Beginning with the line that contains "7: (246, 136)" and ending with the last line of the records, write out each line exactly and omit the pictures.

Input material:
--------------------------------

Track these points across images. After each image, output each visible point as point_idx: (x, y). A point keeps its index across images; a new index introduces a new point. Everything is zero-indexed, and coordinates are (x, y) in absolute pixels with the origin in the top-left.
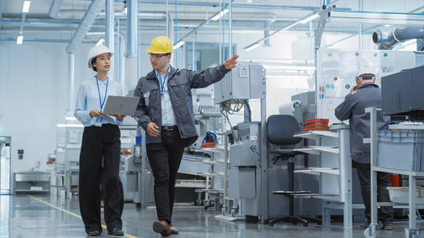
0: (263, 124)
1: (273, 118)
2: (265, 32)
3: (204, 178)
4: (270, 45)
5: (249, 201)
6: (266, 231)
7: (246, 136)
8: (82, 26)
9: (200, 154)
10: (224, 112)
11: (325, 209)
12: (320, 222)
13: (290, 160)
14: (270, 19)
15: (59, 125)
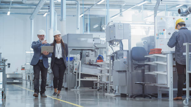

--------------------------------

Answer space:
7: (246, 136)
8: (82, 26)
9: (200, 154)
10: (224, 112)
11: (325, 209)
12: (320, 222)
13: (290, 160)
14: (270, 19)
15: (59, 125)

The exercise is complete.